Updated Wednesday, 18-Sep-2013 09:09:17 EDT

Using three specific examples—Mozambique, Eritrea and Iraq—the author shows clearly how demining and development go hand-in-hand. He shows how clearing mines to restore power lines, rail service and agricultural land helps communities become economically viable again.

Humanitarian demining programs are often aimed at quickly safeguarding people living with the threat of landmines. Some of the most beneficial operations RONCO Consulting Corporation engages in, however, are carried out with the less visible, longer-term goal of development in mind. While the repercussions of clearing farms or a power-line trace may not immediately affect the majority of a country's population, the ultimate effect of such operations on a country's economic development can be enormous, and building host-country capacity to continue and expand upon operations only furthers this effect.
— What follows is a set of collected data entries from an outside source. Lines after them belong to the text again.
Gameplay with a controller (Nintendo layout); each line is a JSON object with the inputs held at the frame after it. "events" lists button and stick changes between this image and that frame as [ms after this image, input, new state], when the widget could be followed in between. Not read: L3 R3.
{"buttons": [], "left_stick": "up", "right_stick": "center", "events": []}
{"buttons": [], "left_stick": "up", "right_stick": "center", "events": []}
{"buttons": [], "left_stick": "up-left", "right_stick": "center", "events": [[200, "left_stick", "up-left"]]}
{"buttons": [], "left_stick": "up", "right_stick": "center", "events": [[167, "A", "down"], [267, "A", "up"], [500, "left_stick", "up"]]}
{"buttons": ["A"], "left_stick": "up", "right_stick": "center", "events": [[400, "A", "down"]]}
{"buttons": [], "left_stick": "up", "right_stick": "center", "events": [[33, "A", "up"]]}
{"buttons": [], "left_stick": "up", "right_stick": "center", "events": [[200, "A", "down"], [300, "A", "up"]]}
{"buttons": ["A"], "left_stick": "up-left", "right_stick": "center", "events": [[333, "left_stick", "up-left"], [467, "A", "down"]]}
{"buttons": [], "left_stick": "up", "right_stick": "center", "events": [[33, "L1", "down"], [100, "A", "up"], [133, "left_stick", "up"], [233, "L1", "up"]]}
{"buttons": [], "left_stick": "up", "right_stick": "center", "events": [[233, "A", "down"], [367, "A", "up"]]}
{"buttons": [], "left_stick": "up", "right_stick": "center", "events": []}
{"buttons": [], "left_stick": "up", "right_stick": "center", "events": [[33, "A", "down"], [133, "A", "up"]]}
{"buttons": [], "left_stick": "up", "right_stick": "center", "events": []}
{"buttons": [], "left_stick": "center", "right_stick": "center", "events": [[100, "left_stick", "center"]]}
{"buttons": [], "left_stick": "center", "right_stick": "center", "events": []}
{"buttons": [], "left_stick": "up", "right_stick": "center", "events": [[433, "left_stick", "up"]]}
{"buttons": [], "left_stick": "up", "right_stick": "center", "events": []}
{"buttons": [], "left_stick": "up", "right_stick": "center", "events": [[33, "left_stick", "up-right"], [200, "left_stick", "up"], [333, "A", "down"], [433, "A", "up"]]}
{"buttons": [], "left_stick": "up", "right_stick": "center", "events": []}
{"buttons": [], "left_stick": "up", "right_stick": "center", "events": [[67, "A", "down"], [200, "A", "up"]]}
Three recent RONCO operations in Mozambique, Eritrea and Iraq, all funded by the U.S. Department of State, demonstrate the impact that a demining operation can have on a country's productivity, economy and quality of life.

Refurbishing the Sena Railway Line in Mozambique

In the spring of 2000, the Mozambican National Institute for Demining (IND) tasked RONCO to clear the Sena railway line. Prior to Mozambique's civil war, the line had been a vital transportation link, threading from the busy port of Beira through some of the country's most resource-laden provinces into neighboring Malawi. During the war, the railway was mined and rendered useless, severely curtailing trade with Malawi and the transportation of goods to and from Mozambique's northern provinces. The loss of the railway, in effect, cut the heart out of the Mozambican economy.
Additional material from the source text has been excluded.